(Texto fuente):
Marcelo Figueroa
“Ya no los llamo siervos, porque el siervo no está al tanto de lo que hace su señor; yo los he llamado amigos…” (Juan 15,15)
Esas eternas y proféticas palabras apostólicas pronunciadas por Jesús previas a su Pascua, vienen inmediatamente a mi memoria al pensar en la comunión íntima del Señor Jesús con Jorge M. Bergoglio, el Papa Francisco, quien acaba de transitar su propia Pascua. Reservada para unos pocos, solo para quienes saben discernir los pensamientos del Galileo, para quienes buscan incansablemente seguir sus pisadas en la arena de la vida y de su Iglesia, para quienes pueden dialogan con él cotidianamente con ternura y cercanía y para quienes descubrieron en el rosto de los últimos del mundo la dulce mirada del Hijo del hombre. Bergoglio fue amigo de Jesús, Jesús es amigo de Bergoglio. Hoy estos amigos están juntos con el Padre.

(Datos):
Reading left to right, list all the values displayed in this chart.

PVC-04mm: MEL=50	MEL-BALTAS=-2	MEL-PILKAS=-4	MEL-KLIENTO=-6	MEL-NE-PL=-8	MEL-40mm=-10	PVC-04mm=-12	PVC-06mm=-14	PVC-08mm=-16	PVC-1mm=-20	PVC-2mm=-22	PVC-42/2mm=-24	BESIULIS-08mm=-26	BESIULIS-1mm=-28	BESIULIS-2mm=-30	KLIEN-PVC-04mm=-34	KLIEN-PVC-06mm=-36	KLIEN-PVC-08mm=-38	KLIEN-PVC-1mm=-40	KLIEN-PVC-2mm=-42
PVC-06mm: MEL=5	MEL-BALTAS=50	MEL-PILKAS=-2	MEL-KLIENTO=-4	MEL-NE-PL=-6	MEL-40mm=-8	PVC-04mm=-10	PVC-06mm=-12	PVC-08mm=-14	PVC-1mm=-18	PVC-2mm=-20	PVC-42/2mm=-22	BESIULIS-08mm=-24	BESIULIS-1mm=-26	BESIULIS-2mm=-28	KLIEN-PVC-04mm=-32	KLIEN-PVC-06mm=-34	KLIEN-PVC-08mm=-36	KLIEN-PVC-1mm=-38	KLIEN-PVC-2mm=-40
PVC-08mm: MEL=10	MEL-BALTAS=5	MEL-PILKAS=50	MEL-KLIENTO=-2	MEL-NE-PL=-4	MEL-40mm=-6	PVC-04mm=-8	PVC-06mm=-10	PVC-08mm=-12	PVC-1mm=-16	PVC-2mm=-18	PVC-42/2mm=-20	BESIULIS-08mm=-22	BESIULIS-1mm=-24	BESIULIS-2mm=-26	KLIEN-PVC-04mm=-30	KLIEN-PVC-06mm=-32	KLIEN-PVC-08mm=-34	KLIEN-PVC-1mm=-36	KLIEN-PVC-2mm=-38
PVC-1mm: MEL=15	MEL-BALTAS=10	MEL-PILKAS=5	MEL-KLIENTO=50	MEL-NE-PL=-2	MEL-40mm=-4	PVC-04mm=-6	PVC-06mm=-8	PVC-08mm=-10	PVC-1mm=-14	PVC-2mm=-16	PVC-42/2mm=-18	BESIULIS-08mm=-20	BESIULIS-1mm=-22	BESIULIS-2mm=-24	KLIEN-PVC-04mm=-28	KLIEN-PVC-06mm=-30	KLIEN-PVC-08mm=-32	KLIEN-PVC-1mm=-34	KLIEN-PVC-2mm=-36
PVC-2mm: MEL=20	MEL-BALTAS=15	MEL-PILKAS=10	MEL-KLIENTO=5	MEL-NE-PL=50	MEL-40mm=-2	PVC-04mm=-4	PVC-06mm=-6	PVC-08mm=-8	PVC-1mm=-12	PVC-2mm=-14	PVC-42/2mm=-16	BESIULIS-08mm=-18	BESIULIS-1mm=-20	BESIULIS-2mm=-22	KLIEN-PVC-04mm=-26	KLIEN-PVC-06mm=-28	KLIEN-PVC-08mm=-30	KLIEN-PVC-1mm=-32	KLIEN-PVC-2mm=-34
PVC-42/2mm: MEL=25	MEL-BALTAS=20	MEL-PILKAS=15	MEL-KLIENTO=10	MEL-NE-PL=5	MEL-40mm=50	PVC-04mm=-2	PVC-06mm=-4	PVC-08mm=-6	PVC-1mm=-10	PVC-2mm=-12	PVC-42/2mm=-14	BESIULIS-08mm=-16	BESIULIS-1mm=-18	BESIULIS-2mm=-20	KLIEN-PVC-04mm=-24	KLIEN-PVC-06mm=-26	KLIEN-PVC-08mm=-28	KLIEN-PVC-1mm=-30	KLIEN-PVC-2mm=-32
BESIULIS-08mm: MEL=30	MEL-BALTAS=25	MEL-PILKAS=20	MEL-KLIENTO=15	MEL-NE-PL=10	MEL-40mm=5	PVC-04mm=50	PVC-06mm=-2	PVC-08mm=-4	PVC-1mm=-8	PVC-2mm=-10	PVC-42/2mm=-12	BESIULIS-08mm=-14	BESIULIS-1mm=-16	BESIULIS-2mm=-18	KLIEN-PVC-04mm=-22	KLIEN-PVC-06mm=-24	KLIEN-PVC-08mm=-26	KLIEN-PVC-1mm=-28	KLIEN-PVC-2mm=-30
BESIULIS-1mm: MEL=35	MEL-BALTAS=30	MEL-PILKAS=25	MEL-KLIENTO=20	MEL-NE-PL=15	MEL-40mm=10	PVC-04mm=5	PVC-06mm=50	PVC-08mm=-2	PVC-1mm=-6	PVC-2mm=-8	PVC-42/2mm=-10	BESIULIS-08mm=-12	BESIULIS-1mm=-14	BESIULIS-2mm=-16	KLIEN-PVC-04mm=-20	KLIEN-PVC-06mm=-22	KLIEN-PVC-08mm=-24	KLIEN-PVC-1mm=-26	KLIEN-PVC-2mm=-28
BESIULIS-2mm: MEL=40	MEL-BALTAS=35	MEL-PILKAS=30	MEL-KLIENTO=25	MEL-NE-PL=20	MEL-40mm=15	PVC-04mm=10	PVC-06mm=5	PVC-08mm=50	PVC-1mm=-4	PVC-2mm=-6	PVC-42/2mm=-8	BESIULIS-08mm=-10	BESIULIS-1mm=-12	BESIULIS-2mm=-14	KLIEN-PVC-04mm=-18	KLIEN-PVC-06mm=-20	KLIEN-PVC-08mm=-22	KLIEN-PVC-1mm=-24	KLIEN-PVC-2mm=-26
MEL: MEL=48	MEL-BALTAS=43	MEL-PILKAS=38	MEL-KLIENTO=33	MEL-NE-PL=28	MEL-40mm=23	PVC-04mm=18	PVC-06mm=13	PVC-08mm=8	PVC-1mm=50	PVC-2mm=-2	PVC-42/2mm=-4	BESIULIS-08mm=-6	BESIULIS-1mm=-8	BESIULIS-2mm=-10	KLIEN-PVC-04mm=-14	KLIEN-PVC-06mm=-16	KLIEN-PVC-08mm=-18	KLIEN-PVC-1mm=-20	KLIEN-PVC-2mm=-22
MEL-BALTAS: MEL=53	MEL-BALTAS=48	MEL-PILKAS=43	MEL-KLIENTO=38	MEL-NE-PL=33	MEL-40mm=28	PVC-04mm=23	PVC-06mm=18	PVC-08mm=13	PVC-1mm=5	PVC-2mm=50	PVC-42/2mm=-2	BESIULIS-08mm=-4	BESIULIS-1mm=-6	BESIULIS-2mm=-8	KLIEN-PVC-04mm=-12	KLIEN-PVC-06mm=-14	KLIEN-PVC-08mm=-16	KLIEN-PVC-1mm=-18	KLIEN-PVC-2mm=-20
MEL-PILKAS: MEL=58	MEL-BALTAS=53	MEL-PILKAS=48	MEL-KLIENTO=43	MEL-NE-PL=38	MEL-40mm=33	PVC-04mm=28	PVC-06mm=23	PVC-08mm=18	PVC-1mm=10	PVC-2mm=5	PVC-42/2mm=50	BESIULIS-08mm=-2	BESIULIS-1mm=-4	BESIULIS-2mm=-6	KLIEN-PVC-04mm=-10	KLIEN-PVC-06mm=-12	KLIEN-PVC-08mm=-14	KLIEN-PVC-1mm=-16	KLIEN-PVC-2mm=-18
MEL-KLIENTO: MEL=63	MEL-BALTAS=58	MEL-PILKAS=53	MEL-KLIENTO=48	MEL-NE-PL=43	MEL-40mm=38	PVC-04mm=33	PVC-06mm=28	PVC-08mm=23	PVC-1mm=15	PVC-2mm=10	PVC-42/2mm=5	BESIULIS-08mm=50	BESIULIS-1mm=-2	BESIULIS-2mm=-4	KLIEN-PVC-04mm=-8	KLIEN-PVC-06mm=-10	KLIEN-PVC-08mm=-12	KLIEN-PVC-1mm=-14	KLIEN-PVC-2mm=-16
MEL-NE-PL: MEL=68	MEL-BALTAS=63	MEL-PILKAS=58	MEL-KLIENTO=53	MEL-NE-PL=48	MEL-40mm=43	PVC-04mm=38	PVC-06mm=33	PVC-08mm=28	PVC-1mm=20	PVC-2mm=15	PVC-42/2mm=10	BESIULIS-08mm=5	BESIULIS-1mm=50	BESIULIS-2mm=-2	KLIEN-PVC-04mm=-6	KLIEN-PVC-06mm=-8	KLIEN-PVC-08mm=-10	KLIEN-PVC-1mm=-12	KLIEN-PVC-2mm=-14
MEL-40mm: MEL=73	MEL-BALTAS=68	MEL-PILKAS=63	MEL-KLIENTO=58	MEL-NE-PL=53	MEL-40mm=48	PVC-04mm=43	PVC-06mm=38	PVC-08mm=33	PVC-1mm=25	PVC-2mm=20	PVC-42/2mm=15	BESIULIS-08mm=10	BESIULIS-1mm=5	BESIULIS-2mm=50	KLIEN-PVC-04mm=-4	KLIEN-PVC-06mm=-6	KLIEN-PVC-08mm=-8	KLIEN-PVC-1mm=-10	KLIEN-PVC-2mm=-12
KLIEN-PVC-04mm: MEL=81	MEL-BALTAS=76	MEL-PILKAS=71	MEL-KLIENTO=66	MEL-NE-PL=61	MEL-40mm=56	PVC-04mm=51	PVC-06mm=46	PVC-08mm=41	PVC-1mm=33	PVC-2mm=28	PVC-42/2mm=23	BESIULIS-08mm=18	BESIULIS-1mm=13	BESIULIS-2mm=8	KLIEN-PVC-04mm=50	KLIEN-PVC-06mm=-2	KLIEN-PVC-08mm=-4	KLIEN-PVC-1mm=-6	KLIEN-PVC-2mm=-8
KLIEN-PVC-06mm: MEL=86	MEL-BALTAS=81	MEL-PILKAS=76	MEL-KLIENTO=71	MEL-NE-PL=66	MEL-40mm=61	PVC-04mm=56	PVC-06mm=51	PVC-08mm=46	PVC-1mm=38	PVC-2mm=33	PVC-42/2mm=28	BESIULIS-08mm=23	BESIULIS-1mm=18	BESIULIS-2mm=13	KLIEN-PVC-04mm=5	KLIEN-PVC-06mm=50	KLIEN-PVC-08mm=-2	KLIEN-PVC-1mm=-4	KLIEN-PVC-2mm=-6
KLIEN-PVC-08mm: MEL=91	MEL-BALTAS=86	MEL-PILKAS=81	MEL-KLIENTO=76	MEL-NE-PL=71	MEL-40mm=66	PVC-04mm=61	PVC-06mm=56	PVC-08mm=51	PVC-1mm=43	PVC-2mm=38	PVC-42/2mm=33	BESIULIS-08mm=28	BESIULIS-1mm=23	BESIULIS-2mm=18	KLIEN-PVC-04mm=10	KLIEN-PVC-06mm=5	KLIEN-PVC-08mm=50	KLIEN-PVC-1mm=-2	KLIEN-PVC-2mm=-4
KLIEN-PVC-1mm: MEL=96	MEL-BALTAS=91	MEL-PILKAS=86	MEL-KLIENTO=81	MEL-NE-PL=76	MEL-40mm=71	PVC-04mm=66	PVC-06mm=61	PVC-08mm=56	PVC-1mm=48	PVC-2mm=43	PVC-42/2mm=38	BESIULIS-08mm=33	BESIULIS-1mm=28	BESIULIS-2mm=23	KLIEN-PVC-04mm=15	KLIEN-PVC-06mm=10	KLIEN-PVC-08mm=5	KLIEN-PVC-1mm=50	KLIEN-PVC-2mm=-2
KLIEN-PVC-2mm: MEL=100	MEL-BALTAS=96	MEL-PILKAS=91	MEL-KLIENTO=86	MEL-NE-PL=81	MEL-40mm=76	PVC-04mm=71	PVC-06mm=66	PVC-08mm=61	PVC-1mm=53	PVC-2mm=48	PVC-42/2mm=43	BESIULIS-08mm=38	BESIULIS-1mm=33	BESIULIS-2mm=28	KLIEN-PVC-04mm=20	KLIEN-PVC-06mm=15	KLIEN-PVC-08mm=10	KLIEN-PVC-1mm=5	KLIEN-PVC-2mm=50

(Instrucciones):
1/ En el texto sobre el papa Francisco, ¿con quién están juntos hoy los dos amigos?
2/ Continúe el texto sobre el papa Francisco a partir de su última oración.

(Respuestas):
1/ Con el Padre.

2/
Con el permiso de los lectores, no puedo, no quiero y no siento despedir Jorge o a Francisco, sin pensar en esa amistad para con quien escribe estas líneas. Amistad siempre inalcanzablemente asimétrica en términos de grandeza, de jerarquía y de espiritualidad. Termino amigo, que el mismo en un reportaje publicado hace diez años en este periódico calificó como “sagrada”, y que él decidió utilizarla para conmigo. Un amigo, un hermano, un consejero, un padre espiritual, una guía en el camino del ecumenismo y quien me enseñó con su vida y sus palabras nuevas llaves hermenéuticas para releer y transitar los Evangelios. Un amigo que estuvo cerca, muy cerca de mi vida y la de mi familia en los buenos tiempos, pero especialmente en los de dolor, desamparo y enfermedad. Un amigo que me permitió tener en los últimos veinticinco años un diálogo abierto, franco, sincero y trascendente. Un amigo que me abrió la puerta de parte de su familia en Buenos Aires para que pueda intentar ser puente de cercanía y ayuda.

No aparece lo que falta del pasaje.